With all of this, the Scrum Master responsibilities are quite difficult to master. The Scrum Master must prioritize the most important work to be done, possibly using a list much like the Product backlog. If the Scrum Master is working with two teams he will at some point have to decide which team to work with for a given problem. Which team is more important? If he chooses another team, won’t the other team feel left out and unprotected? One of the most important duties of a Scrum Master is to remove obstacles as the team identifies them in a timely manner. This responsibility is extremely difficult in some ways since many obstacles have cultural or organizational issues at their root. For a Scrum team to be effective, it needs a Scrum Master who is full-time. One way to imagine this question is by comparison to a sports team. If the team is a bunch of kids doing the sport for recreational reasons, then its perfectly legitimate to have the coach also working with other kids teams. Not much is on the line. On the other hand, if the team is a professional, world-class team, you would never accept a coach who also wanted to work with another world-class team. The time, the conflict of interest would not allow such an arrangement. Do you want world-class, high performance Scrum Teams?
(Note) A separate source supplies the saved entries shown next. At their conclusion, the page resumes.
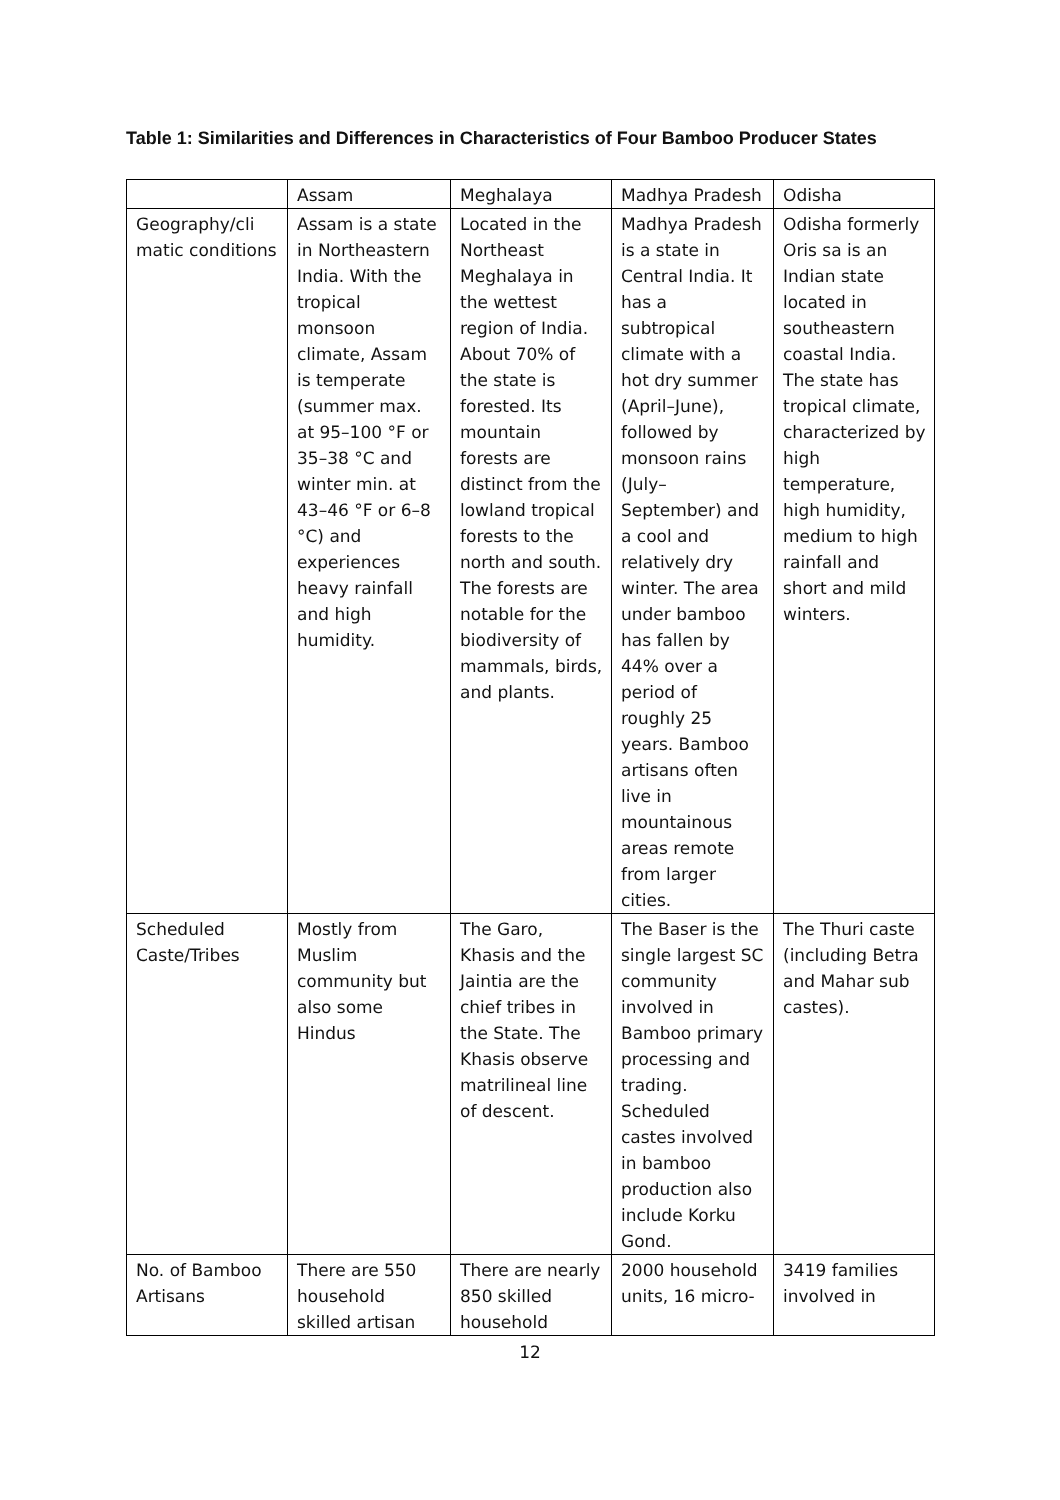Table 1: Similarities and Differences in Characteristics of Four Bamboo Producer States
| | Assam | Meghalaya | Madhya Pradesh | Odisha |
| Geography/cli matic conditions | Assam is a state in Northeastern India. With the tropical monsoon climate, Assam is temperate (summer max. at 95–100 °F or 35–38 °C and winter min. at 43–46 °F or 6–8 °C) and experiences heavy rainfall and high humidity. | Located in the Northeast Meghalaya in the wettest region of India. About 70% of the state is forested. Its mountain forests are distinct from the lowland tropical forests to the north and south. The forests are notable for the biodiversity of mammals, birds, and plants. | Madhya Pradesh is a state in Central India. It has a subtropical climate with a hot dry summer (April–June), followed by monsoon rains (July–September) and a cool and relatively dry winter. The area under bamboo has fallen by 44% over a period of roughly 25 years. Bamboo artisans often live in mountainous areas remote from larger cities. | Odisha formerly Oris sa is an Indian state located in southeastern coastal India. The state has tropical climate, characterized by high temperature, high humidity, medium to high rainfall and short and mild winters. |
| Scheduled Caste/Tribes | Mostly from Muslim community but also some Hindus | The Garo, Khasis and the Jaintia are the chief tribes in the State. The Khasis observe matrilineal line of descent. | The Baser is the single largest SC community involved in Bamboo primary processing and trading. Scheduled castes involved in bamboo production also include Korku Gond. | The Thuri caste (including Betra and Mahar sub castes). |
| No. of Bamboo Artisans | There are 550 household skilled artisan | There are nearly 850 skilled household | 2000 household units, 16 micro- | 3419 families involved in |
12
The Scrum Master should only work with one Scrum Team.

Make sure the Scrum Team has five or more members in total so that the work of the Scrum Master is leveraged appropriately. If the Scrum Team is less than five people, then we strongly recommend considering an alternative Agile method such as OpenAgile or Crystal Clear. Since focus is so important, it is actually better for a Scrum Master to be “part time” but only part of a single Scrum team. The Scrum Master who is helping multiple teams then chooses one and may start to do some of the other tasks of the team in addition to Scrum Master related activities. By having membership on a single team, the Scrum Master is then much more focused and the potential conflicts of interest are eliminated. Of course, the other teams which are “abandoned” by this change of focus need to have their own Scrum Masters who, presumably, will also be part time. For example, if Mary is the Scrum Master for Team A and Team B, she may choose to focus on Team A. Mary also gives up being a full-time Scrum Master and participates in executing the tasks the team does during a Sprint. Team B then also nominates a person from within, Tom, who becomes the Scrum Master for that team while still maintaining some of his other Team Member duties. Two part time Scrum Masters each a member of only one team is far superior to a single Scrum Master split between two teams.
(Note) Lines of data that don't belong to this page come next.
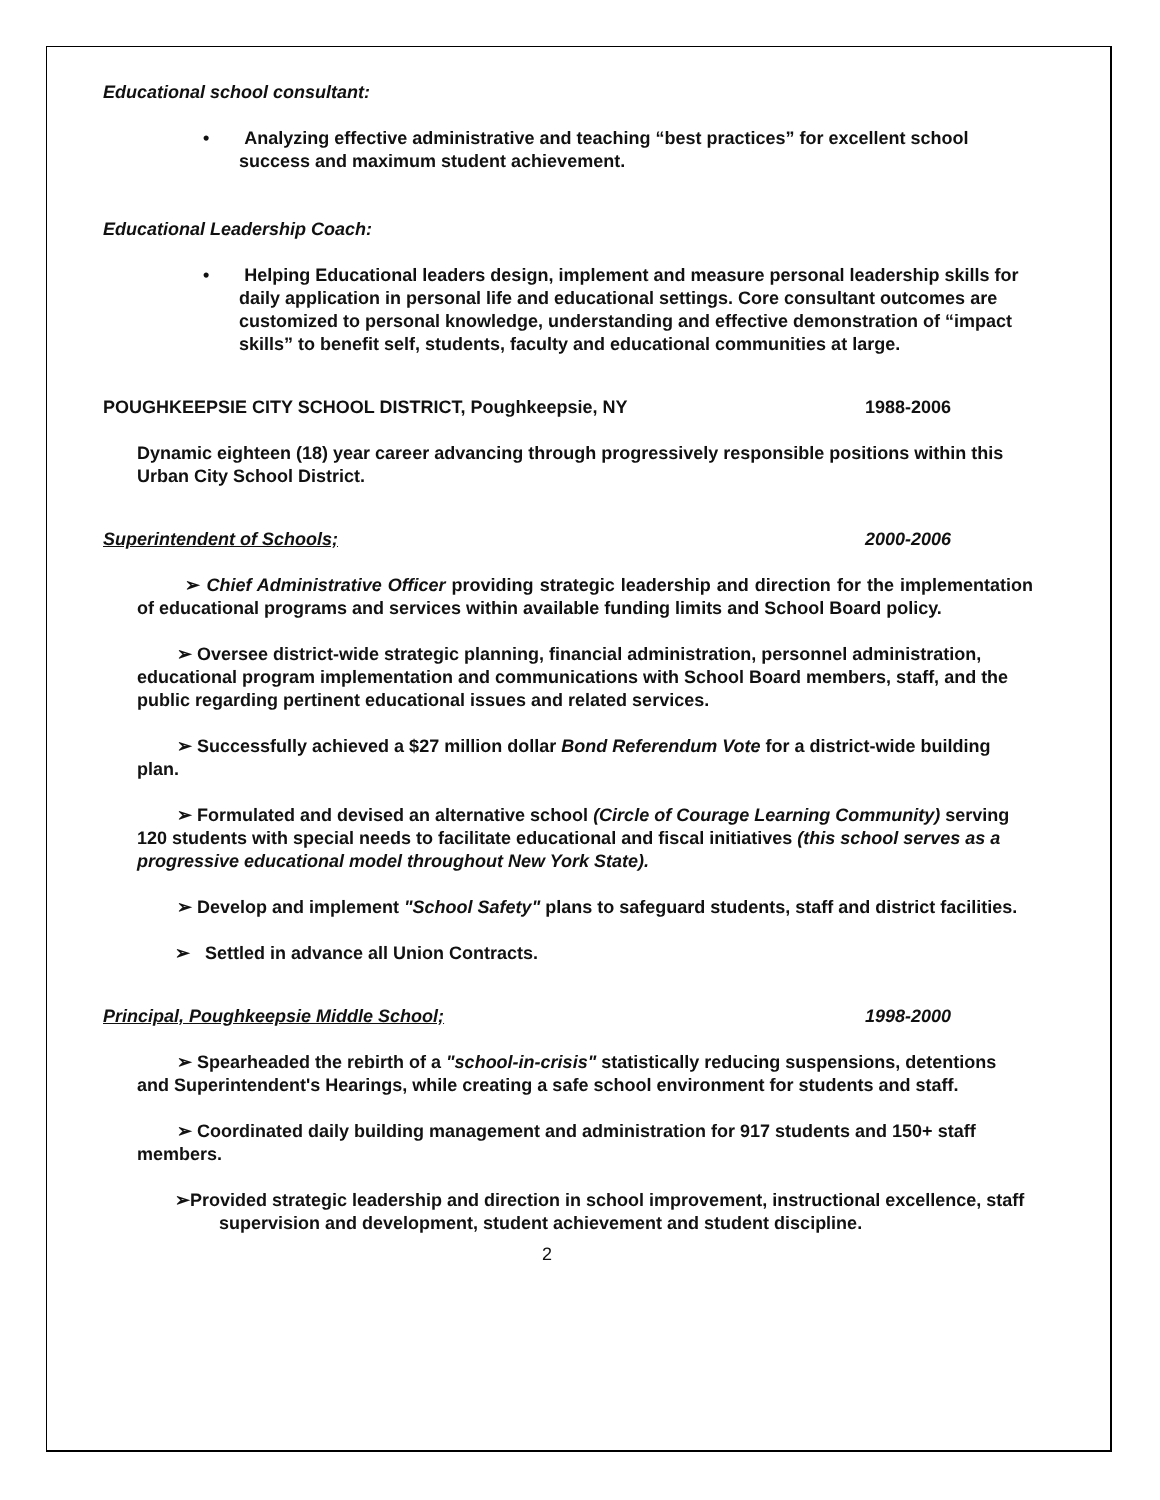Educational school consultant:
• Analyzing effective administrative and teaching “best practices” for excellent school success and maximum student achievement.
Educational Leadership Coach:
• Helping Educational leaders design, implement and measure personal leadership skills for daily application in personal life and educational settings. Core consultant outcomes are customized to personal knowledge, understanding and effective demonstration of “impact skills” to benefit self, students, faculty and educational communities at large.
POUGHKEEPSIE CITY SCHOOL DISTRICT, Poughkeepsie, NY
1988-2006
Dynamic eighteen (18) year career advancing through progressively responsible positions within this Urban City School District.
Superintendent of Schools; 2000-2006
➢ Chief Administrative Officer providing strategic leadership and direction for the implementation of educational programs and services within available funding limits and School Board policy.
➢ Oversee district-wide strategic planning, financial administration, personnel administration, educational program implementation and communications with School Board members, staff, and the public regarding pertinent educational issues and related services.
➢ Successfully achieved a $27 million dollar Bond Referendum Vote for a district-wide building plan.
➢ Formulated and devised an alternative school (Circle of Courage Learning Community) serving 120 students with special needs to facilitate educational and fiscal initiatives (this school serves as a progressive educational model throughout New York State).
➢ Develop and implement "School Safety" plans to safeguard students, staff and district facilities.
➢ Settled in advance all Union Contracts.
Principal, Poughkeepsie Middle School;
1998-2000
➢ Spearheaded the rebirth of a "school-in-crisis" statistically reducing suspensions, detentions and Superintendent's Hearings, while creating a safe school environment for students and staff.
➢ Coordinated daily building management and administration for 917 students and 150+ staff members.
➢Provided strategic leadership and direction in school improvement, instructional excellence, staff supervision and development, student achievement and student discipline.
2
An alternative approach to accomplishing this rule is to acknowledge that a person working with more than one team, by definition, cannot be a Scrum Master, therefore, the teams in question do not currently have a Scrum Master. By thinking about the problem in this way, it may free up the organization to consider people who are actually members of just a single team as the person to be the Scrum Master.

Another less common approach to having a Scrum Master who only works with one team is to have the members of the Scrum team rotate the duties of the Scrum Master. This approach can be particularly effective if the organization is not certain who should be the Scrum Master. This rotation can be temporary or permanent, but the end result is that the critical focus of membership on a single team is maintained.